You are viewing a plain text version of this content. The canonical link for it is here.
Posted to commits@arrow.apache.org by ks...@apache.org on 2022/07/26 09:57:22 UTC
[arrow] 03/03: ARROW-15591: [C++] Add support for aggregation to the Substrait consumer (#13130)
This is an automated email from the ASF dual-hosted git repository.

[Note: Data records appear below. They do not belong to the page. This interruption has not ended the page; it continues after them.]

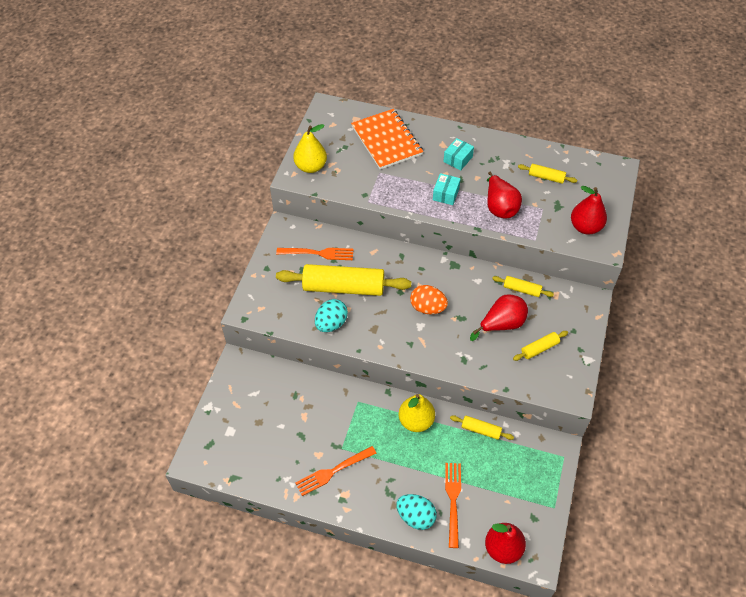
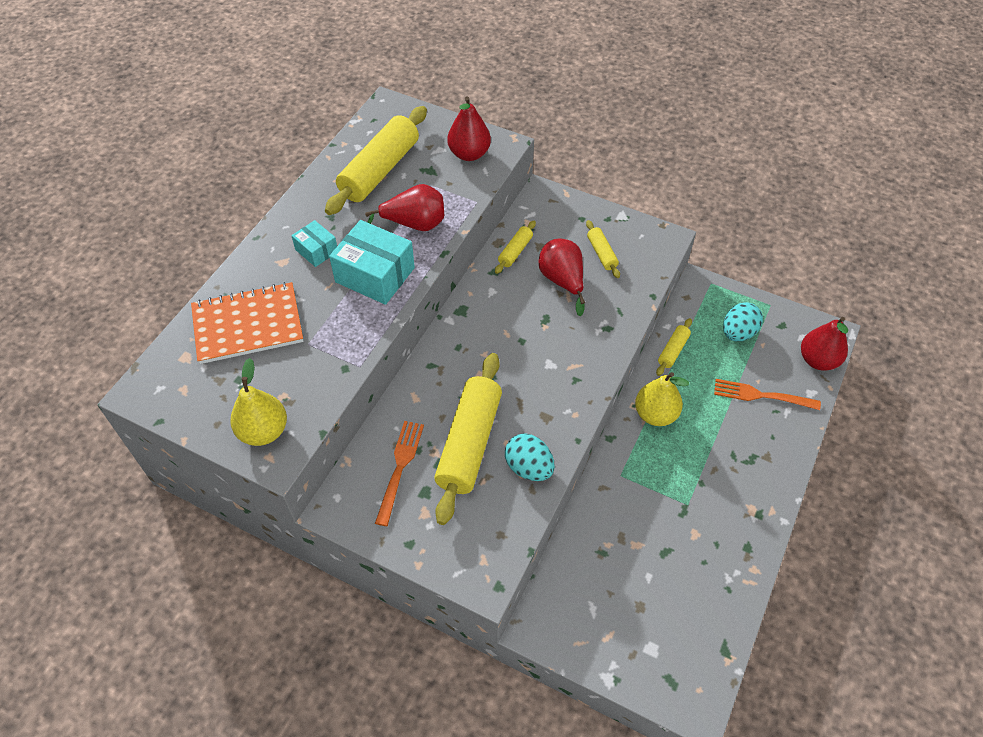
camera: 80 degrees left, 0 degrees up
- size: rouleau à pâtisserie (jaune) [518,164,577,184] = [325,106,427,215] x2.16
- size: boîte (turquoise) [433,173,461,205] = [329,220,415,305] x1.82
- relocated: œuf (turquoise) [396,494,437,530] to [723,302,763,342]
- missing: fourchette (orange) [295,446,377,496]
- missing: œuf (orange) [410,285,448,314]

kszucs pushed a commit to branch maint-9.0.0
in repository https://gitbox.apache.org/repos/asf/arrow.git
commit 74a4a0244ed7ea5acc3512e0a9a93036844abc0e
Author: Vibhatha Lakmal Abeykoon <vi...@users.noreply.github.com>
AuthorDate: Tue Jul 26 05:29:15 2022 +0530
ARROW-15591: [C++] Add support for aggregation to the Substrait consumer (#13130)
This PR includes the Substrait-Arrow Aggregate integration where a Substrait plan can be consumed in ACERO.
Lead-authored-by: Vibhatha Abeykoon <vi...@gmail.com>
Co-authored-by: Vibhatha Lakmal Abeykoon <vi...@users.noreply.github.com>
Signed-off-by: Weston Pace <we...@gmail.com>
---
cpp/src/arrow/engine/substrait/extension_set.cc | 1 +
.../arrow/engine/substrait/relation_internal.cc | 72 ++++-
cpp/src/arrow/engine/substrait/serde_test.cc | 317 +++++++++++++++++++++
3 files changed, 389 insertions(+), 1 deletion(-)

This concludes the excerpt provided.